- _WORK ITEM_
Where does the word "pixels" show up in the records? Copy every line that has it.

- _DATASET RECORDS_

· · · ·

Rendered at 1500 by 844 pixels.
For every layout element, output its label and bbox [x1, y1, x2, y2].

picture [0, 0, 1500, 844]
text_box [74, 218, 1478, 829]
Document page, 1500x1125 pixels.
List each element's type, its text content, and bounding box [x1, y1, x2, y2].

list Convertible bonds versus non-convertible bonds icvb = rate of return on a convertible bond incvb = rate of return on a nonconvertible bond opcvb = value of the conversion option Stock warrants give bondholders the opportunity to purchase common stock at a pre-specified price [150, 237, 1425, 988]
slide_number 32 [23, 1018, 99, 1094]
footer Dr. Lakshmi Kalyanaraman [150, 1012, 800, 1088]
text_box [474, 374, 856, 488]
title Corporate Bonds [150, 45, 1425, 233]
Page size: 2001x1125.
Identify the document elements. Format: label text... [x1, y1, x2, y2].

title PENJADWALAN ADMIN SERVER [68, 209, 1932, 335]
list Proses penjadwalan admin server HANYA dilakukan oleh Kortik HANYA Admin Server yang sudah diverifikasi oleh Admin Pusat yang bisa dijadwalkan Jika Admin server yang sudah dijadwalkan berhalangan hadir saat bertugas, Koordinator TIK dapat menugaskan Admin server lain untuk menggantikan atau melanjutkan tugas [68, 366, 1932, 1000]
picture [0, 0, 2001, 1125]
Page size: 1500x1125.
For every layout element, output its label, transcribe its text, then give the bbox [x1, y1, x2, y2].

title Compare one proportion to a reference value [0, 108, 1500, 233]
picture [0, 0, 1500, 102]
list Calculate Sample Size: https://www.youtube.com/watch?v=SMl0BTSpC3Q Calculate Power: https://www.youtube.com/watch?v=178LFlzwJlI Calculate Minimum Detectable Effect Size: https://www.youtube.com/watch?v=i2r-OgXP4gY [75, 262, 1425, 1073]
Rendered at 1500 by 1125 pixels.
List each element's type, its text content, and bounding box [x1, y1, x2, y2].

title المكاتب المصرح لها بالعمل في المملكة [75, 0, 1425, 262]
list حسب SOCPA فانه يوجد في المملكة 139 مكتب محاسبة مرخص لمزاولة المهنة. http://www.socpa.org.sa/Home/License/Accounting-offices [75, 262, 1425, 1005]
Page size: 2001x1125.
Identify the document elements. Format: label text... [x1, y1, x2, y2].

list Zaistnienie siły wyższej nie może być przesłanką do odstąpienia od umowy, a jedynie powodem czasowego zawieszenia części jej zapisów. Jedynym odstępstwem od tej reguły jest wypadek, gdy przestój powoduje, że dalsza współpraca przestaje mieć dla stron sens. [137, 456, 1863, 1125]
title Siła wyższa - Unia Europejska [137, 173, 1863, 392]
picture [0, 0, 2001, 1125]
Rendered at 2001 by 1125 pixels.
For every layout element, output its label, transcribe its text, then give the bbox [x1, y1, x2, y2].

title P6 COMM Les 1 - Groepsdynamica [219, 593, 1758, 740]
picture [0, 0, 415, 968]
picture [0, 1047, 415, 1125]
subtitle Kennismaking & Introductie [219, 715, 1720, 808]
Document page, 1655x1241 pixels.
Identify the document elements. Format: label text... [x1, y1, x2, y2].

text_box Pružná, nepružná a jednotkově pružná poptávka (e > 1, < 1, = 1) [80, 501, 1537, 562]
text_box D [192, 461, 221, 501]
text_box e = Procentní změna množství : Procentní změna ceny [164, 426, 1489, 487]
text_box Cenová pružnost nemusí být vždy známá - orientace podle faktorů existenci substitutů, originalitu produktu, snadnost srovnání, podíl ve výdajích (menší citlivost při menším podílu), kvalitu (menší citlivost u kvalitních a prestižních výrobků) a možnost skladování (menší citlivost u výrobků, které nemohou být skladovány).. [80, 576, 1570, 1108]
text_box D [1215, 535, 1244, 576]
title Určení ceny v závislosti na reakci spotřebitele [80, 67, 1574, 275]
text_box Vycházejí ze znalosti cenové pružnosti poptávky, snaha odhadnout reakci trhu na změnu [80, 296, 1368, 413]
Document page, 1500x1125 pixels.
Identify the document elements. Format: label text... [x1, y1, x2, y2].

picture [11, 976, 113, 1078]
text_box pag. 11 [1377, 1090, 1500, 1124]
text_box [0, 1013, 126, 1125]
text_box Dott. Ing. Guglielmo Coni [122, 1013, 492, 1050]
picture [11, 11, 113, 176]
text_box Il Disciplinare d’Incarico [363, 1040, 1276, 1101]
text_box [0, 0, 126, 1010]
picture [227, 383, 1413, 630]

· · · ·

- _WRITTEN RESPONSE_
Rendered at 1500 by 844 pixels.
Document page, 1500x1125 pixels.
Rendered at 1500 by 1125 pixels.
Rendered at 2001 by 1125 pixels.
Document page, 1655x1241 pixels.
Document page, 1500x1125 pixels.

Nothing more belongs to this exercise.